# need help understanding coax cable signal problems



## ridgetop (Sep 13, 2007)

Anyone out there work for Comcast/ Xfinity? Or has a good knowledge of coax cable signals and troubleshooting problems with such cables?


----------



## ridgetop (Sep 13, 2007)

Anyone had a problem with a "leaky" signal with xfinity?
How was it fixed?


----------



## bowgy (Oct 10, 2007)

The typical problems with coax are a break in the center conductor or the shield, or a short of some sort between the shield and center conductor. This could be a direct short due to improper fitting installation or corrosion due to something like moisture.

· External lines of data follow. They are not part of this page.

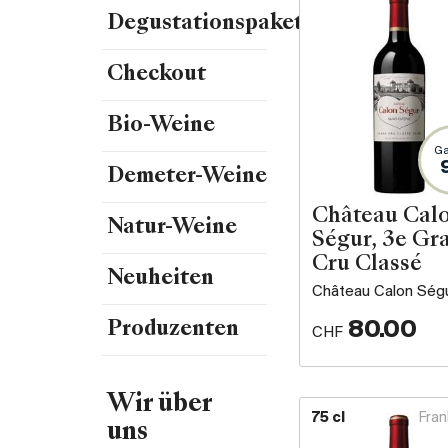
Degustationspakete
Checkout
Bio-Weine
Ga
Demeter-Weine
Château Cal
Natur-Weine
Ségur, 3e Gr
Cru Classé
Neuheiten
Château Calon Ség
80.00
Produzenten
CHF
Wir über
75 cl
Fran
uns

Leaking cables is often caused by a break in the coax or shield somewhere along the cable. This is the metal shield, a break in the plastic coating on the outside will not cause RF leakage but could lead to corrosion and degradation of the coax integrity.

Also there is loss in the cable, the longer the cable the more the loss.


----------



## RandomElk16 (Sep 17, 2013)

I fixed my comcast/xfinity tv -


Here was the trick. I called them and said "I want to cancel." 

Then I got Direct TV.


----------



## Don K (Mar 27, 2016)

This is a bit long but here it goes.

We where having issues here at the house and called Comcast. They said nothing is wrong here must be on your end. So my son who is a online video game player was the one that knew something was wrong. He went online and found some speed test through the net and found we where loosing "packets" of information that was causing glitches. A call to Comcast and a tech showed up. The tech replaced the coax connectors inside the house and said he could not find the problem but will send it "up the ladder" for someone else to look into. A week later another call to Comcast and they said they thought the tech fixed the problem. So here comes another tech, my son shows him the packet loss and outside he goes. He replaces the cable coming off the pole and the coax connections coming into the house, then leaves. Two days later we are still getting dropped internet packet losses and TV glitches so call Comcast again. This time a supervisor comes out and my son shows him the packet loss and my son showed him it was down the line somewhere. Two days after that the guy sends my son a email and said they found the problem and it should be fixed. 

All is good now and no problems. Lesson learned let one of your kids get hampered on their online games and they will be on a mission. Also lesson learned keep calling Comcast until its fixed...........


----------